There was the question. Colm had told St. Zosimus his deepest secret for a reason, but now that the priest had asked for the last key piece of information, he was oddly hesitant. He didn’t know why. Perhaps it was because he’d be betraying a man he’d once served with, a man he considered a friend. He knew St. Zosimus was going to take this revelation straight to the king. He knew that meant his friend, the one who had raised Gwenllian as his own, would be in a good deal of trouble. But the reality was that the man had done something he should not have, knowing full well the consequences.
Betray his friend?
Or betray his country?
Colm made the only choice he could.
He told him.
PART ONE
THE PRINCESS OF GHOSTS ANDDRAGONS
CHAPTER ONE
Nanhysglain, Wales
Year of Our Lord 1282
Twenty Years Earlier
“What do youintend to do with the children?”
The question came from Paris de Norville, captain of the army from Northwood Castle in Northumberland. He had directed it to the Earl of Warenton, William de Wolfe, his best friend in the entire world but also a man who had been fueled by rage and hatred for the past six months.
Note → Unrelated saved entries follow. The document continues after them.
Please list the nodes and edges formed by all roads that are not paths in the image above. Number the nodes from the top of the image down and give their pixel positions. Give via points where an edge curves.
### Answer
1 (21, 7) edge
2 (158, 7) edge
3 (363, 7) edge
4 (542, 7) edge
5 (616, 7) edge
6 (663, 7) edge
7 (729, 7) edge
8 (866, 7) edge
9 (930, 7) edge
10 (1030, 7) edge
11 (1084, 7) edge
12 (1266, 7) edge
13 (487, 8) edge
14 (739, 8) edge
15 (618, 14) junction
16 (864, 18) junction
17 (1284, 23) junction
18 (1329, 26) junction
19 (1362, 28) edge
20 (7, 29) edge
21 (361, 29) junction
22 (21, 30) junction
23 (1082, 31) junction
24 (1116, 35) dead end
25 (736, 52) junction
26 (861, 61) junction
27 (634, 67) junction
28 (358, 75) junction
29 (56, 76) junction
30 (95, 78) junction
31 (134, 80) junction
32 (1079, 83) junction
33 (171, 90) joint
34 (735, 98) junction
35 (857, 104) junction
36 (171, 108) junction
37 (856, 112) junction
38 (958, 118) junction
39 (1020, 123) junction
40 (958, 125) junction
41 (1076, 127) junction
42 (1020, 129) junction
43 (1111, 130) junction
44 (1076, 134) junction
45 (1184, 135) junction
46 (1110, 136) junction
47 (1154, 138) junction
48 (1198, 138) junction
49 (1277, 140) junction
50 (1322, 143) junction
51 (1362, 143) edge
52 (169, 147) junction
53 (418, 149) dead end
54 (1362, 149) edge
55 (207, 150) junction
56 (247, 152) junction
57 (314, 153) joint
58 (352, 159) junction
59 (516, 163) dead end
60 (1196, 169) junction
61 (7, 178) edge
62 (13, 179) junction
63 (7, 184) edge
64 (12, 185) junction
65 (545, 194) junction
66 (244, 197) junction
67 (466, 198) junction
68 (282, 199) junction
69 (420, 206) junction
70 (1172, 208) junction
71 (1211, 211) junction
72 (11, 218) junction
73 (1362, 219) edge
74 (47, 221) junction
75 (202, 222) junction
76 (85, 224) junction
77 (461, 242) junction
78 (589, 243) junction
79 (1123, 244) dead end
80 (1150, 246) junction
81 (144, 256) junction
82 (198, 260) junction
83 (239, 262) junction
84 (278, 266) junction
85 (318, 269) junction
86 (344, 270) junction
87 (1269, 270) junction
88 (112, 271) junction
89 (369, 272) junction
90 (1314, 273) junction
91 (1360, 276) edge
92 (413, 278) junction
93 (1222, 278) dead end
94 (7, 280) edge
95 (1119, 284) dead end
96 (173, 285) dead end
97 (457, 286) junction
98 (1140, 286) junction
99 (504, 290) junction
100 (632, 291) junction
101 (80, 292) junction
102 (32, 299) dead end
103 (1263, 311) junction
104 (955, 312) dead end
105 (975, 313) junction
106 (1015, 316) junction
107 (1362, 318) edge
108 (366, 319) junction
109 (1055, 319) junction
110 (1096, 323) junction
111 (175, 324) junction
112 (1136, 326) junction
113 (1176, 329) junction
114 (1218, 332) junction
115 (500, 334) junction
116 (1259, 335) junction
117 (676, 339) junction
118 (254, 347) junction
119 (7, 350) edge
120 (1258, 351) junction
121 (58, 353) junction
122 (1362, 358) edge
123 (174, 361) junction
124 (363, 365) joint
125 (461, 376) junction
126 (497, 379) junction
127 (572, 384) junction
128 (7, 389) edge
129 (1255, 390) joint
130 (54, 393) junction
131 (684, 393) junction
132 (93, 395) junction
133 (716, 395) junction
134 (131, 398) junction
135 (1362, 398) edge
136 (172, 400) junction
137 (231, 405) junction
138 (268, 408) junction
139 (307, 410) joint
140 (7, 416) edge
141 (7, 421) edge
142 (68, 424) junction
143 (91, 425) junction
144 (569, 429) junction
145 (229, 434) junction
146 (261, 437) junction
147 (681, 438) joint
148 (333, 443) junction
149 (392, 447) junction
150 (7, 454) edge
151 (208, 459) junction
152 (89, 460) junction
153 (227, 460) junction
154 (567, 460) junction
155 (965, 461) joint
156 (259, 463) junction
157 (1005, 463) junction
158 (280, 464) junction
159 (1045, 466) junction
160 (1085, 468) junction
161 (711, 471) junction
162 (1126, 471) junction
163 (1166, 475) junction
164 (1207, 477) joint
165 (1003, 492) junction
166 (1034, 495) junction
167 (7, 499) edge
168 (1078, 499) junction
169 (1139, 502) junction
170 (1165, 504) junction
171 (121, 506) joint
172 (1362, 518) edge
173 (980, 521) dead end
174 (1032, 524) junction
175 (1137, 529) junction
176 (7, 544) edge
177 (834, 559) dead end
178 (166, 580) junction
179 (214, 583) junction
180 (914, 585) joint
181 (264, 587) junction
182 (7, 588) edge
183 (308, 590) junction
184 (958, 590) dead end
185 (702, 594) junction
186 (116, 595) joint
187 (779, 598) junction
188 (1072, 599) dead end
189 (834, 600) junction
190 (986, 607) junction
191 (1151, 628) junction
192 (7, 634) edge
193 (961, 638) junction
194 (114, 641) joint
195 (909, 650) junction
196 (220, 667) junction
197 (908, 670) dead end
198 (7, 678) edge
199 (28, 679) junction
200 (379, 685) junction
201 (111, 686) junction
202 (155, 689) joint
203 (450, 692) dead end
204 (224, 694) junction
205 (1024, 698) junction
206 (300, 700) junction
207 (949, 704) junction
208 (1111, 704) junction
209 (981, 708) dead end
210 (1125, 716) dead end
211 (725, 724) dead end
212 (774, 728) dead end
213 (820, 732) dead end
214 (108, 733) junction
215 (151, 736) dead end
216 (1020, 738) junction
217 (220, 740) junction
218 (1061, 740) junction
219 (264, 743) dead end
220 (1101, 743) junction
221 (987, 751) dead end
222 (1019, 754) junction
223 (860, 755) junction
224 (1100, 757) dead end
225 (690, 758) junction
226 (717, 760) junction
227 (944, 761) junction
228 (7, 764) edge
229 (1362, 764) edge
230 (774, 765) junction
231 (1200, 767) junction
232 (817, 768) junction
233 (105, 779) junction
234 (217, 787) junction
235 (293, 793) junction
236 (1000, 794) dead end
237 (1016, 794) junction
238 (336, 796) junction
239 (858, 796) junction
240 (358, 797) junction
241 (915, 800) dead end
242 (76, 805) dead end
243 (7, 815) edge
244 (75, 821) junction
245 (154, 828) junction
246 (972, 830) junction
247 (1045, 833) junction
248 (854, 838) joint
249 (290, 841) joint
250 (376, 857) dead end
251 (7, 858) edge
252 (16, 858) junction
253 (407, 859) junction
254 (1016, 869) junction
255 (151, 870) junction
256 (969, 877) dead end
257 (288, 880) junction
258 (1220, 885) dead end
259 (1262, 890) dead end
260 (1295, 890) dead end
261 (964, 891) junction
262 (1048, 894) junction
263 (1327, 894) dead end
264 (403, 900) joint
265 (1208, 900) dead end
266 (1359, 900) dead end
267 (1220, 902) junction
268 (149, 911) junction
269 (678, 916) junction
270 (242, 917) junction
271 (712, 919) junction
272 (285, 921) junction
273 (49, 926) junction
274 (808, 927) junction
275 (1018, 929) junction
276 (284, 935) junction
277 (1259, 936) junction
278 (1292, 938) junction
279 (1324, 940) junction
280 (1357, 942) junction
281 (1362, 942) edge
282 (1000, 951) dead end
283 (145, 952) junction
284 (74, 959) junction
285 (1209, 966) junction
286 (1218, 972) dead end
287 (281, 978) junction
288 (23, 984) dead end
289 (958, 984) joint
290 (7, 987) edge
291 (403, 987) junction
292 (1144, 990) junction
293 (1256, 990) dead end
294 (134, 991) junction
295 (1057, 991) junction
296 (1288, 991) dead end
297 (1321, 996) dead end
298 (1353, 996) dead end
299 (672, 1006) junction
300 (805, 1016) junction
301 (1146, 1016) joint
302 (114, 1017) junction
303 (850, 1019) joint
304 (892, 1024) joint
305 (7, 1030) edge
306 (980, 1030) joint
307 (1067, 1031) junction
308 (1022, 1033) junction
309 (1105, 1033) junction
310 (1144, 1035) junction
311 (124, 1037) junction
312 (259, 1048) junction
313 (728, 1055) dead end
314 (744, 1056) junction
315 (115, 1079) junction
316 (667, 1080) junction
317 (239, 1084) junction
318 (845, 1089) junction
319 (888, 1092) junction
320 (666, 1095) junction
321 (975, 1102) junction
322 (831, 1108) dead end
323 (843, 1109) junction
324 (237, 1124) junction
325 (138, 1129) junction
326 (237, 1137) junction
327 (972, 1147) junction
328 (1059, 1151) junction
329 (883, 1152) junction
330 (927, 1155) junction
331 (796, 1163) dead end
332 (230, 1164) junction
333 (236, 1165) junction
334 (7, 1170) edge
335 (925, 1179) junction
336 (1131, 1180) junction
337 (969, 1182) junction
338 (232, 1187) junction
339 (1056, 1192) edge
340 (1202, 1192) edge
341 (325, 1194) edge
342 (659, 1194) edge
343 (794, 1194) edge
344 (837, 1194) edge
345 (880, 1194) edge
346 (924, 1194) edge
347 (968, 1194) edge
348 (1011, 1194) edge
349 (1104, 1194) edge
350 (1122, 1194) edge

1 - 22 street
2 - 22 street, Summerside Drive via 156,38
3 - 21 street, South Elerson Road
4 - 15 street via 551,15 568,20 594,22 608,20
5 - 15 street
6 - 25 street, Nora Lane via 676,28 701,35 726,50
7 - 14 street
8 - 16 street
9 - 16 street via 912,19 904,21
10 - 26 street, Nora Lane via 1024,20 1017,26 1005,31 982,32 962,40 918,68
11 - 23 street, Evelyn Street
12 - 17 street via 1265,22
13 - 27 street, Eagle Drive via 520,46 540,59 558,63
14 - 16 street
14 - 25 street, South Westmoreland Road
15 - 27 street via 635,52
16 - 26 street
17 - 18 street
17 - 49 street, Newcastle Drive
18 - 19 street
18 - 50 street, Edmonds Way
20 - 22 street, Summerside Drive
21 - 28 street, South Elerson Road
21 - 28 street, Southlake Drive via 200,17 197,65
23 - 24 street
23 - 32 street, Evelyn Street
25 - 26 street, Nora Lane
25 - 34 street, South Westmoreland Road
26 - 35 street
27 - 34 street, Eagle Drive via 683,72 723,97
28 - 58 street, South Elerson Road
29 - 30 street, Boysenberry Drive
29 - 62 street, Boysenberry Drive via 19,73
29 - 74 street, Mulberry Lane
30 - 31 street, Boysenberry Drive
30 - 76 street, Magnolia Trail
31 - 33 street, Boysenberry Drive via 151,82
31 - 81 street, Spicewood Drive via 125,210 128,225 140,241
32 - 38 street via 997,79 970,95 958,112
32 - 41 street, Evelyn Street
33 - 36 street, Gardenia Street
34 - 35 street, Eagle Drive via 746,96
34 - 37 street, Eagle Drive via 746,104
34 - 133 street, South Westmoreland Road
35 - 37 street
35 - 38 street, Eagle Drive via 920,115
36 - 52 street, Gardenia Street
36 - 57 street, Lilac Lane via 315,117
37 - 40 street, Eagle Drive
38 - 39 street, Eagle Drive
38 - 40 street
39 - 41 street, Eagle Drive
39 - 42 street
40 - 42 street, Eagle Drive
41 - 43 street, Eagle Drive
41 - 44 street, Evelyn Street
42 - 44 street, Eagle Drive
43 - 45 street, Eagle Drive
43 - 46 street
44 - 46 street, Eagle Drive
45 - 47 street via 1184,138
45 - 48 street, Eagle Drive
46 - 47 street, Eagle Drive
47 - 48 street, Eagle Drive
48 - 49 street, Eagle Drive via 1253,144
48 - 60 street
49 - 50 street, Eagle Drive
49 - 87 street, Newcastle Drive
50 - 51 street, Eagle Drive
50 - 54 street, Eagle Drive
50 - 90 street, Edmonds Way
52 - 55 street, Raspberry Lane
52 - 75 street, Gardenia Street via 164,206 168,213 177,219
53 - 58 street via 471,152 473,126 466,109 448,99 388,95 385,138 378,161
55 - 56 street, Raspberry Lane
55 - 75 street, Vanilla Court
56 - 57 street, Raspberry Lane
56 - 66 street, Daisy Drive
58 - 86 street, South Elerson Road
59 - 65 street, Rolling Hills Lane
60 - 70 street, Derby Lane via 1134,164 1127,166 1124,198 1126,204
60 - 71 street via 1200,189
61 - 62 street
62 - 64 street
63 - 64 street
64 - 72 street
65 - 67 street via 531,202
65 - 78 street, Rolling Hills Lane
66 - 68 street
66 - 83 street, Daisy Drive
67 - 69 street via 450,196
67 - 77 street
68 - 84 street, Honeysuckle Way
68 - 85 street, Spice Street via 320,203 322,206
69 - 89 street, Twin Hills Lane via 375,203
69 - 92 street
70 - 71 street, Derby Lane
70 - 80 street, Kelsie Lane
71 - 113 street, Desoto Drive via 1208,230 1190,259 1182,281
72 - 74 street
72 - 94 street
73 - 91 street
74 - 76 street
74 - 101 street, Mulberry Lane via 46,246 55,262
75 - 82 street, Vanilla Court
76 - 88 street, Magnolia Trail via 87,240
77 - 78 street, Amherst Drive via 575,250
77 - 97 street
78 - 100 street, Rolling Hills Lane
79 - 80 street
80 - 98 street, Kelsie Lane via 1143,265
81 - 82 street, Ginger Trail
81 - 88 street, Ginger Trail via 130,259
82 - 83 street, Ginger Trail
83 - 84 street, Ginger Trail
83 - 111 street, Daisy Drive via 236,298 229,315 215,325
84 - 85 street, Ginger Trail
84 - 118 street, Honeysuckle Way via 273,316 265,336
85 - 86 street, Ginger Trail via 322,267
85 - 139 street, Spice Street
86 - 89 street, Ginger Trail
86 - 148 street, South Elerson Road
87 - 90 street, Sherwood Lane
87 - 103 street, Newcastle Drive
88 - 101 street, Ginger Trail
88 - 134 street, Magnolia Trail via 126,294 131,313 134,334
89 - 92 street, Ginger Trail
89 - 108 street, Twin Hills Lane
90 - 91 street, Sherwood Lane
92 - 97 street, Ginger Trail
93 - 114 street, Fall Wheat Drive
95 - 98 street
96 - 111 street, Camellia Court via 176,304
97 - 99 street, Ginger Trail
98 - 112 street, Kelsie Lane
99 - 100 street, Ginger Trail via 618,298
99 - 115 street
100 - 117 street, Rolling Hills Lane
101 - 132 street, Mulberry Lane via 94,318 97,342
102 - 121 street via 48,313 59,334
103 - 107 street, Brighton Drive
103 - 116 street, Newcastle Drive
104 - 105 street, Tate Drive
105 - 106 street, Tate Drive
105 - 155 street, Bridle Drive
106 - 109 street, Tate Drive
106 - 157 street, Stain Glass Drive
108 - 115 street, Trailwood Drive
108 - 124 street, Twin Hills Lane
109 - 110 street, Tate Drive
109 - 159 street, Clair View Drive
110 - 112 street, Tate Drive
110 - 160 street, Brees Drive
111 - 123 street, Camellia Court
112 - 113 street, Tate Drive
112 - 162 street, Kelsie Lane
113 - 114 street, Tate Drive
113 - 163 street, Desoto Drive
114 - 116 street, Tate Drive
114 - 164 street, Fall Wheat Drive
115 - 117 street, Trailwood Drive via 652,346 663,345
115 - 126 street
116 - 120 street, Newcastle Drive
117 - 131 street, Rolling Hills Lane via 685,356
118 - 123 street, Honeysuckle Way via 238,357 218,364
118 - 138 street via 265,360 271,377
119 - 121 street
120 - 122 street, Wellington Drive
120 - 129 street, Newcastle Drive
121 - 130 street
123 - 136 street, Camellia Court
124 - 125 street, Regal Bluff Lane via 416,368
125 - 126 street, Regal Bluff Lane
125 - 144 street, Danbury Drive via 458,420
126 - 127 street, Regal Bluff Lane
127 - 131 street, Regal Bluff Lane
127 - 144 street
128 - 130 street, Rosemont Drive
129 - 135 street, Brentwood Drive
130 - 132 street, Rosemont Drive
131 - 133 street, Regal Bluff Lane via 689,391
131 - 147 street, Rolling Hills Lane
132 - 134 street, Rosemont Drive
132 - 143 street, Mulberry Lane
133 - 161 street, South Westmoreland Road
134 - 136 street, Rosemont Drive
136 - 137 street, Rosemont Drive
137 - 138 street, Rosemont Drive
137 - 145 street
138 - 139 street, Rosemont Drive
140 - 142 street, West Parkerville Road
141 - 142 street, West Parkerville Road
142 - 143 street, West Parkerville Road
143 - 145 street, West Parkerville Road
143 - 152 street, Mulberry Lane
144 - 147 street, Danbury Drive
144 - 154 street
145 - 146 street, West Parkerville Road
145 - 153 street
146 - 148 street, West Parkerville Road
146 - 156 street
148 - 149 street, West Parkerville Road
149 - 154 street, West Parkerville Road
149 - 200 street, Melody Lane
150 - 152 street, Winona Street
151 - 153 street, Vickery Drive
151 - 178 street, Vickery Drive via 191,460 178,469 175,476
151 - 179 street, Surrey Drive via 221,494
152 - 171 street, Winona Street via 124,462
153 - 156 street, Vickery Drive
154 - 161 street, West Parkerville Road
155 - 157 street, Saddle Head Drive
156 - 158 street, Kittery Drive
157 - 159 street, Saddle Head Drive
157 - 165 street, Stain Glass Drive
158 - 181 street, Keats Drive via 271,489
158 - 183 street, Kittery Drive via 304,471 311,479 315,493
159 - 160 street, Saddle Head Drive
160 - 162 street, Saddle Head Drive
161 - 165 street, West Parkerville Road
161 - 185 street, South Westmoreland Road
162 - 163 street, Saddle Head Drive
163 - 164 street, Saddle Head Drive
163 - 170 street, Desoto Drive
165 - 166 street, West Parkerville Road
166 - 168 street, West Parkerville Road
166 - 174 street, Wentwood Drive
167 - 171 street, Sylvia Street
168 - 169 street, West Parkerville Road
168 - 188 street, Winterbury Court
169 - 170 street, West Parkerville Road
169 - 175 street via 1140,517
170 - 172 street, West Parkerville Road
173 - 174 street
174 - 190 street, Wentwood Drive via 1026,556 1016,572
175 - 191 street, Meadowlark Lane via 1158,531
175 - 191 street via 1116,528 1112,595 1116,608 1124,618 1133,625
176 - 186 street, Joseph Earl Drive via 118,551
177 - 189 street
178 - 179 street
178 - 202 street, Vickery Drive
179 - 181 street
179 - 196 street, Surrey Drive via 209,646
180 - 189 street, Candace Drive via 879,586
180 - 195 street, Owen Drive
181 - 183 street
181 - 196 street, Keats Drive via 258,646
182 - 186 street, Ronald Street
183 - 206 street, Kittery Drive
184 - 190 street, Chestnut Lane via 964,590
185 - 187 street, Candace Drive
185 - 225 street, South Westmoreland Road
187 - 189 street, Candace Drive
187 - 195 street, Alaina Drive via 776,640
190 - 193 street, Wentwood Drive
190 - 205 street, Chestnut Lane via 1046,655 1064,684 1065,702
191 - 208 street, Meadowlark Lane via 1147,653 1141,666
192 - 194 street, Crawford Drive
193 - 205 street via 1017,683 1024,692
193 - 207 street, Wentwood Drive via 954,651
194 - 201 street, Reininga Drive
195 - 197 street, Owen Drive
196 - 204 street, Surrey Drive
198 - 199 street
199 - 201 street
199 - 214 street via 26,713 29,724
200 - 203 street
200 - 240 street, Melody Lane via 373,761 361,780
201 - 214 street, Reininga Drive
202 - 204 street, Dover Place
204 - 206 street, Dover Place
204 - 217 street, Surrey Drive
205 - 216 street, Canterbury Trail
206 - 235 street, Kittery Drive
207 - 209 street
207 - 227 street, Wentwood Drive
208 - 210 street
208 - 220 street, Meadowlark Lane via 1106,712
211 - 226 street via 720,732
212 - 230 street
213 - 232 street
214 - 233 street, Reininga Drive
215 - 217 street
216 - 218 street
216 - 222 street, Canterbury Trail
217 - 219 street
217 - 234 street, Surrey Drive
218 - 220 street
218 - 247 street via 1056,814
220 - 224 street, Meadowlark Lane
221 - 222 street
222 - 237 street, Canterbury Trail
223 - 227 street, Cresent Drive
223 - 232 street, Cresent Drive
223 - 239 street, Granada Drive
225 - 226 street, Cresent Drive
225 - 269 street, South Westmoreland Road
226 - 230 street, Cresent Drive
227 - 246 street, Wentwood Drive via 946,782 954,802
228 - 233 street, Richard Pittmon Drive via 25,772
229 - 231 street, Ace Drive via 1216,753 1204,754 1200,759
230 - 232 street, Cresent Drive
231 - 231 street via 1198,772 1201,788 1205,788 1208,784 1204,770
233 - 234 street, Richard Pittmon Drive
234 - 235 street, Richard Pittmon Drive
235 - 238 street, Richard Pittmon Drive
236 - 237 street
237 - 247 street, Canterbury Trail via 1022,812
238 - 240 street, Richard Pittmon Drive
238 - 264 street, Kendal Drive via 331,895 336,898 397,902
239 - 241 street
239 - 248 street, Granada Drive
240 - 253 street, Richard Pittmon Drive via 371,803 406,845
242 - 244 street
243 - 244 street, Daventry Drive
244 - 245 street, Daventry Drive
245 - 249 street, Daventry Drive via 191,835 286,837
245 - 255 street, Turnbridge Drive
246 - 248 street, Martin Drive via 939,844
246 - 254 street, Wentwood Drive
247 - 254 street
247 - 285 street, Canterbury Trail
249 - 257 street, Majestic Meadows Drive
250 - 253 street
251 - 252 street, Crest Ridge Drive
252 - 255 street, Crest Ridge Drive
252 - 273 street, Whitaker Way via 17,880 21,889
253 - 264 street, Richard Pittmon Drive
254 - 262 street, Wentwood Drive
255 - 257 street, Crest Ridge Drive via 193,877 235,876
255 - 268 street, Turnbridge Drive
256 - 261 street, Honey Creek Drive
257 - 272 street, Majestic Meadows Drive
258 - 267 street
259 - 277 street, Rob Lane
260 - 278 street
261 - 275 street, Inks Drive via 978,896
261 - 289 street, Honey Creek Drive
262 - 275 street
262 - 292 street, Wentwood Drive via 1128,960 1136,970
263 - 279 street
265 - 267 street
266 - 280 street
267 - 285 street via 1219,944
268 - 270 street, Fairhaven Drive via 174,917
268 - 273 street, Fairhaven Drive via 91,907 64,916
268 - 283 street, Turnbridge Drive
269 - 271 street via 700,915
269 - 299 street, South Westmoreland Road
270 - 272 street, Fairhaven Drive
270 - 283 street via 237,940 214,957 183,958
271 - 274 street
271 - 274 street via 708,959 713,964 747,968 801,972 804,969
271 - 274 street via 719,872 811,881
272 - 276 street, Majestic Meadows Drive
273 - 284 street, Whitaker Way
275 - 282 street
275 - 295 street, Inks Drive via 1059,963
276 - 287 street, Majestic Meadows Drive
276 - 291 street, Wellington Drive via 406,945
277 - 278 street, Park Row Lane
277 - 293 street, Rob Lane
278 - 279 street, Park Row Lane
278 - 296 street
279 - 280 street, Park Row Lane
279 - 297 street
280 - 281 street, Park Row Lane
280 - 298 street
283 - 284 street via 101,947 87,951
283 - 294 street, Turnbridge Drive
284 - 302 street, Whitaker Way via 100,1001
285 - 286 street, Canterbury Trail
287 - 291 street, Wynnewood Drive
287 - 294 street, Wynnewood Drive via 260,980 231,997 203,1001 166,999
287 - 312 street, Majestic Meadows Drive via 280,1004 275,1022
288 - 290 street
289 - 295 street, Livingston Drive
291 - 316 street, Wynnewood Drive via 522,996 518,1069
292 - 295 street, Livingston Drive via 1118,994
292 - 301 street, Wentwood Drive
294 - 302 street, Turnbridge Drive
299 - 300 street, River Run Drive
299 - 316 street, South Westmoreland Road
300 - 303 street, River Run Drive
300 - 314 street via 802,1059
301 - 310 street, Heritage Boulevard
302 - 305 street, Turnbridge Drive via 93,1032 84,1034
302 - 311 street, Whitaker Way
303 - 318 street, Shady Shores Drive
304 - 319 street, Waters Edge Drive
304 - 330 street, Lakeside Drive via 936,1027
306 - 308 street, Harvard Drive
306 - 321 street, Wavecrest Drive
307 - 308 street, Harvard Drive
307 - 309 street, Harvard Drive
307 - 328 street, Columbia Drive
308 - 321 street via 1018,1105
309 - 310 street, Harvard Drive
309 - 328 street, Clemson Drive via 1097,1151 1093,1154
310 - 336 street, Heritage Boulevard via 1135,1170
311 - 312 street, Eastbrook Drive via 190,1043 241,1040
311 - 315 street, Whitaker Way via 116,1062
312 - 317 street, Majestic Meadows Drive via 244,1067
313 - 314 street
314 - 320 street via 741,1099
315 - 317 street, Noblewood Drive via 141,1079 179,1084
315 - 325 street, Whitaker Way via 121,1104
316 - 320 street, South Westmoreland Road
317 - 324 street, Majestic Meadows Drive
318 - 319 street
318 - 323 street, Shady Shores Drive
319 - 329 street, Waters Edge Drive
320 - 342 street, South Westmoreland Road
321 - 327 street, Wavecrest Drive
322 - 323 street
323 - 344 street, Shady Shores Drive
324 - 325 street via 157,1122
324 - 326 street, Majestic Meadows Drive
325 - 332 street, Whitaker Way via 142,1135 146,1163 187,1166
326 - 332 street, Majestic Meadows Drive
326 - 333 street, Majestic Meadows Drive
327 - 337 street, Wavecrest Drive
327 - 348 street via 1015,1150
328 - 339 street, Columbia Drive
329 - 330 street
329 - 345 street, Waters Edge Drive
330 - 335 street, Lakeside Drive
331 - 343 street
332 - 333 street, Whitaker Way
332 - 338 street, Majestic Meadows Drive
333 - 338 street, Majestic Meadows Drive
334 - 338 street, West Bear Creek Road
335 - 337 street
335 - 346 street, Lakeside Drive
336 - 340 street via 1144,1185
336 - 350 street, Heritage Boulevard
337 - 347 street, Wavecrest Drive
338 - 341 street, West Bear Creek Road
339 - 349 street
Ever since losing one of his sons, James, in an ambush in Llandeilo, Wales, William had been inconsolable.
The man was bent on revenge.
Unfortunately, that revenge was now focused on several small children, all offspring of the Welsh princes who had taken his son from him. The final battle had ended today, in the wilds of Wales, after chasing the scattered Welsh princes. It had no longer been a battle, but a hunt. One prince had been killed and now… now, they had the last one, cornered in a bog and brought to his knees. This was it, the moment they’d been waiting for.
The end.
But it was not without complications.
Complications that included the next generation of Welsh royalty, children of the princes. One infant, two small girls, and two small boys, all of them under the guardianship of Dafydd ap Gruffudd, brother of Llywelyn the Last, a man who had been betrayed and then executed by a gang of enraged Englishmen. Though William hadn’t been part of the betrayal, he hadn’t done anything to stop it. War was vicious by nature. But he had been responsible for the capture of the brother of the man responsible for his son’s death. Dafydd, and the children, were all his prisoners now.
God help them.
And it was something that concerned Paris greatly. He’d known William since they had been children, closer than brothers, and he’d never seen the man so… bitter. That was the best way to describe it. And William’s sons—Scott, Troy, and Patrick, his eldest boys—spoke in hushed whispers about their father these days. They’d never seen him like this, not ever. William de Wolfe was, if nothing else, a man who was consummately in control, always fair, always rational, and always with a heart of compassion.